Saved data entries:

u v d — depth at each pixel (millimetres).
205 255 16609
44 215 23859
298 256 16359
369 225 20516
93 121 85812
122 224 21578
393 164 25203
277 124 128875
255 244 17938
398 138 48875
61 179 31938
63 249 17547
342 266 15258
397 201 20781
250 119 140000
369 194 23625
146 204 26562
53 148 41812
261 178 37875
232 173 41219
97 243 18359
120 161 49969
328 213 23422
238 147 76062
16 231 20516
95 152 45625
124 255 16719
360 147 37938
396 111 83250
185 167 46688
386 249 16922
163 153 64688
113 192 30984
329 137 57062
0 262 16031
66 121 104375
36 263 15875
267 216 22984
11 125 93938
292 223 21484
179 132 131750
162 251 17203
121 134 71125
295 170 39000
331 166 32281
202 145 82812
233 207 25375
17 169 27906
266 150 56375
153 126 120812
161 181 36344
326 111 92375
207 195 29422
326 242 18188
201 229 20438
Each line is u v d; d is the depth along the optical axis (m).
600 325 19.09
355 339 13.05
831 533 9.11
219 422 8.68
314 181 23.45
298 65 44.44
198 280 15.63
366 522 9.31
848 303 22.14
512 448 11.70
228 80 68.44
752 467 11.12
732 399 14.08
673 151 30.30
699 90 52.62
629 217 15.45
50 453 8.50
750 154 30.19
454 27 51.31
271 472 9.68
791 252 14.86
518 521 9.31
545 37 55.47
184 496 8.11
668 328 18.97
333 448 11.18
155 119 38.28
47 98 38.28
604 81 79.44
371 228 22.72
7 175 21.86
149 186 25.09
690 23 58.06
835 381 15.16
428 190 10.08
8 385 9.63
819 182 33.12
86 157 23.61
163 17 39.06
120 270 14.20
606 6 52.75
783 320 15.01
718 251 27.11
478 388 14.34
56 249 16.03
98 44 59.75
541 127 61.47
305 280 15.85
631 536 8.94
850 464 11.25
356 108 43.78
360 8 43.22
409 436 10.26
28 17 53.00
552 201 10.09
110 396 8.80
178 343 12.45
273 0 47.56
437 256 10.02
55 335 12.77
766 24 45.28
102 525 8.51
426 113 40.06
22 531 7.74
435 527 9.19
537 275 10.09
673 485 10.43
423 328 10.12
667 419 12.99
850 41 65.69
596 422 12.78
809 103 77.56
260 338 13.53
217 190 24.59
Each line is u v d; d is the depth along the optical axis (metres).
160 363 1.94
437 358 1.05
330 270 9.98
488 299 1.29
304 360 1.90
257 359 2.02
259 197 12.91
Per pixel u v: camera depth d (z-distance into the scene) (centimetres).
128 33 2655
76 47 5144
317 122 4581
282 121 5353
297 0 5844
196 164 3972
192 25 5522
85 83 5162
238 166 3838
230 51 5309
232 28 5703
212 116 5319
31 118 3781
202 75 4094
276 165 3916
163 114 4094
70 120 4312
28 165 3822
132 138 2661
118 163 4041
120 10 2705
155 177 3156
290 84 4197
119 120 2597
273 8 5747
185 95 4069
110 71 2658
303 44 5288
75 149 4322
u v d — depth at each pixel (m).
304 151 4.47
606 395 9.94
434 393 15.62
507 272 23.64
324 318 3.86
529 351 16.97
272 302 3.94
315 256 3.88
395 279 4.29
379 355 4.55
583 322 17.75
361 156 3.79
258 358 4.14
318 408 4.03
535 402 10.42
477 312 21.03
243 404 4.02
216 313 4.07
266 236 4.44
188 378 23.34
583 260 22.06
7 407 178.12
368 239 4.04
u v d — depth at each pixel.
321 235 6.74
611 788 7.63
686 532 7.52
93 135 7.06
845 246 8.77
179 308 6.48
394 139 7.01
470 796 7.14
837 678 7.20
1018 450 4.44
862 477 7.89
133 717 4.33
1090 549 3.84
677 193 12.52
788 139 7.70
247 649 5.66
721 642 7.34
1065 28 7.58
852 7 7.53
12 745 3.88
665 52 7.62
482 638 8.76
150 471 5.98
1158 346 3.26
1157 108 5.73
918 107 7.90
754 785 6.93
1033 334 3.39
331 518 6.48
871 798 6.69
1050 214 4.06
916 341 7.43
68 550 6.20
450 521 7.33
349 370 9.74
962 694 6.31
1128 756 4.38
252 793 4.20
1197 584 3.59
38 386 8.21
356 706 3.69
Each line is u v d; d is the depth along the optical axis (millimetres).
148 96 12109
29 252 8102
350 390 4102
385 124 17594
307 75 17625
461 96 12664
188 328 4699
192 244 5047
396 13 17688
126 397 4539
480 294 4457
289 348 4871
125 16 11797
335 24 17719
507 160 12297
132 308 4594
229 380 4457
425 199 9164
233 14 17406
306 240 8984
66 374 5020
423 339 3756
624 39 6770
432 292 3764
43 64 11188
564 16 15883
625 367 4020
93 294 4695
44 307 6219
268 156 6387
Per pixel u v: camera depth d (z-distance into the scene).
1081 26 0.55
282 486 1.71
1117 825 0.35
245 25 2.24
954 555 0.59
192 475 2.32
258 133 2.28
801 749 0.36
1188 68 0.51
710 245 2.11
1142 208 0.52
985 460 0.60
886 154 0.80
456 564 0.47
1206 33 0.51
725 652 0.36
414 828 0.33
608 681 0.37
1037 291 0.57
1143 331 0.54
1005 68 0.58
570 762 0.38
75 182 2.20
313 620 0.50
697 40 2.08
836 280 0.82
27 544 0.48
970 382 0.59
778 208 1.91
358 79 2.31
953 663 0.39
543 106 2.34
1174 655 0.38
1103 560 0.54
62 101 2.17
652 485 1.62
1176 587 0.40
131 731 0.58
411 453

• _GOAL OF THE EXERCISE_
Return every line from the entries that holds the string "depth".

• _THE ANSWER_
u v d — depth at each pixel (millimetres).
Each line is u v d; d is the depth along the optical axis (m).
Each line is u v d; d is the depth along the optical axis (metres).
Per pixel u v: camera depth d (z-distance into the scene) (centimetres).
u v d — depth at each pixel (m).
u v d — depth at each pixel.
Each line is u v d; d is the depth along the optical axis (millimetres).
Per pixel u v: camera depth d (z-distance into the scene).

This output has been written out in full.